Uric Acid


GOUT is associated with raised uric acid (or urate) levels. Although some people have a genetic susceptibility to gout, foods make a major difference as they can increase or decrease uric acid levels. Supplements can also make a difference. Uric acid levels have doubled in the last twenty years.

Diseases Associated with Raised Uric Acid


            Unfortunately raised uric acid does not just cause gout but can predispose to hypertension, diabetes (quarter of the risk of diabetes is from uric acid) , fatty liver and memory decline (for a detailed account of this see the book Drop Acid by Dr David Perlmutter).

Why Uric Acid Increases


            The most important source of uric acid is fructose (sugar is half fructose and half sucrose). High fructose corn syrup (HFCS) is normally 55% fructose and 45% glucose but in soft drinks like colas in can be up to 90% fructose. HFCS has gone up 1000% in the USA in two decades. (Another source of fructose is fruit but whole fruit also contains fibre so fructose is absorbed much more slowly and rarely causes problems. With fruit juices it is a different story and you can and will  get a “fructose hit”. You will not be surprised to know that soft drinks and fruit juices are strongly associated with gout.
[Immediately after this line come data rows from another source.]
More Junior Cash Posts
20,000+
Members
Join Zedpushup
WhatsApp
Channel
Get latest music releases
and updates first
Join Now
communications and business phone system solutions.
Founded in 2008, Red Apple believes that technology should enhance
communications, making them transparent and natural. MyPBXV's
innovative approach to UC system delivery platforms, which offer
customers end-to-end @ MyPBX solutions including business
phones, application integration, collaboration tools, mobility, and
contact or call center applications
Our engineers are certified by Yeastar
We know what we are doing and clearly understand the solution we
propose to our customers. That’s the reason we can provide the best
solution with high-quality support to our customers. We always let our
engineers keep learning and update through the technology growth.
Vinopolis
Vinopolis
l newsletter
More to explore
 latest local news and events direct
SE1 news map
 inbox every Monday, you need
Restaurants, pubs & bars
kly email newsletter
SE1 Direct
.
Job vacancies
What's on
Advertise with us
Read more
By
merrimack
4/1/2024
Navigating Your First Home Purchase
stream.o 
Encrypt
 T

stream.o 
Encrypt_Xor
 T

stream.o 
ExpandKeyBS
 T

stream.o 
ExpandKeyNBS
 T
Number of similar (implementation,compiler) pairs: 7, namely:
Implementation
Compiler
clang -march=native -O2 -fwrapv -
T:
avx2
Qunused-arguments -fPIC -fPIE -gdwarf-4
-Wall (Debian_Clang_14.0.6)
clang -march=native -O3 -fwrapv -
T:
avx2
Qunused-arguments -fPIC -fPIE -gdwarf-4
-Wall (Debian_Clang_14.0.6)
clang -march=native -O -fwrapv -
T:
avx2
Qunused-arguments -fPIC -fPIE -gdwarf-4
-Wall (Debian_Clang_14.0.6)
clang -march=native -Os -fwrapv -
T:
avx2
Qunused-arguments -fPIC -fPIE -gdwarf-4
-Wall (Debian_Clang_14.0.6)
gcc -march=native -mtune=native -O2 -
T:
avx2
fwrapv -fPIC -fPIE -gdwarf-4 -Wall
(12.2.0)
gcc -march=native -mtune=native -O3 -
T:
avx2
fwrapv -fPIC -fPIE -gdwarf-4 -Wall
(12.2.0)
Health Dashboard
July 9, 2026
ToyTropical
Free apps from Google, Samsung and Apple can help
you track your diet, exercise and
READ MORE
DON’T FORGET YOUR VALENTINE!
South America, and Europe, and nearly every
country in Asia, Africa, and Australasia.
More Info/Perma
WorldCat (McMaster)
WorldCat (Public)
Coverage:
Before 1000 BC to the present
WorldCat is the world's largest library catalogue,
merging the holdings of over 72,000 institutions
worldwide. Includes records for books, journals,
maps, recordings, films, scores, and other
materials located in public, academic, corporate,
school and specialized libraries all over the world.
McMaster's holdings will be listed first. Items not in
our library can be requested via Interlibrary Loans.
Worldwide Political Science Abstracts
The other main sources of uric acid are purines (predominately from meat, poultry and fish) and alcohol.

Which food caused the biggest increase in risk of gout? In a 2018 study the biggest increase was with alcohol, particularly beer (158% increase in risk), then fructose 114%. Seafood increased the risk 31% and meat 29%. Vegetables, dairy products and coffee reduced the risk. Half a cup of cherries reduced the risk by 35%. 

Treating Gout


            In recurrent gout it is common to use drugs like allopurinol to control uric acid levels. It does this by blocking the enzyme xanthine oxidase which produces uric acid. Guidelines in the UK suggest lowering the uric acid level to 300 µmol/l. However a number of natural substances block xanthine oxidase including quercetin (500mg daily) and luteolin (100mg daily).

Dr Blau published research in the 1950s showing that cherry juice can relieve attacks of gout. He found that taking 12 cherries daily or the equivalent in juice brought uric acid levels down to normal.  Try taking cherries or drinking cherry juice at the first sign of an attack can help (cherries or cheery extracts are preferable to juice as there is less sugar in them).

Other Foods that may Help


            Cider vinegar may help. Try a tablespoonful daily.

            Large quantities of water (at least 2 litres a day) can relieve attacks of gout.

            Coriander – 20 sprigs of coriander daily reduced uric acid levels by half in two months in one study. 

            Vitamin C is known to increase uric acid secretion (it works in a similar way to the drug probenecid). However large doses are needed, Start with one grams twice daily, gradually increasing to 3 grams daily then reducing to 2 grams after improvement. Four grams of Vitamin C daily has been shown to reduce uric acid levels threefold. (This dose can sometimes cause loose stools and bloating).